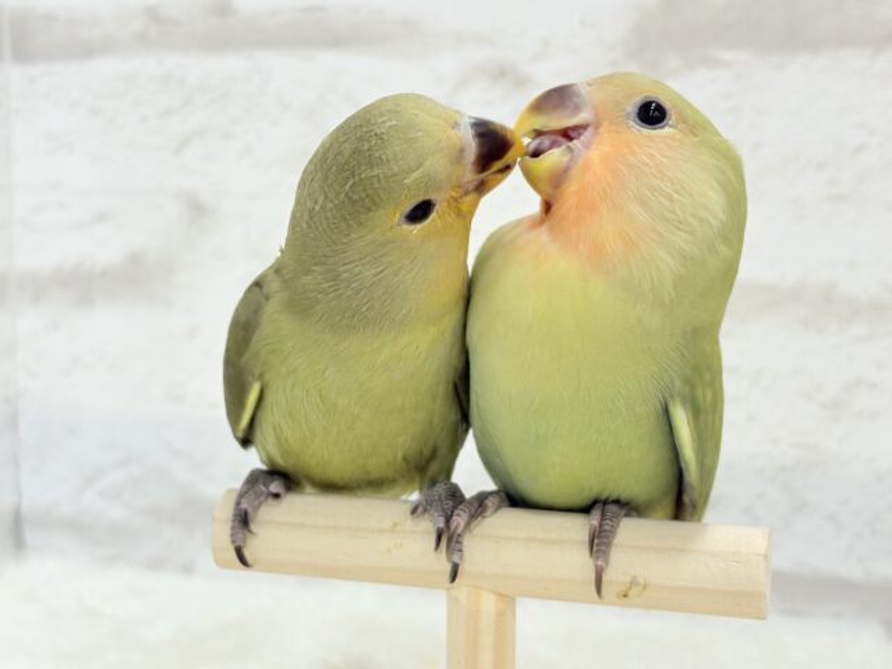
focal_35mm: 52
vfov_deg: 28.0
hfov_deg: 36.8
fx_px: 1340
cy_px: 334
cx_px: 446
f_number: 1.6
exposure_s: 1/50
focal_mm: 5.96
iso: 50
============
**What this task involves**
Omit every picture while printing the data word for word.

**Written response**
focal_35mm: 52
vfov_deg: 28.0
hfov_deg: 36.8
fx_px: 1340
cy_px: 334
cx_px: 446
f_number: 1.6
exposure_s: 1/50
focal_mm: 5.96
iso: 50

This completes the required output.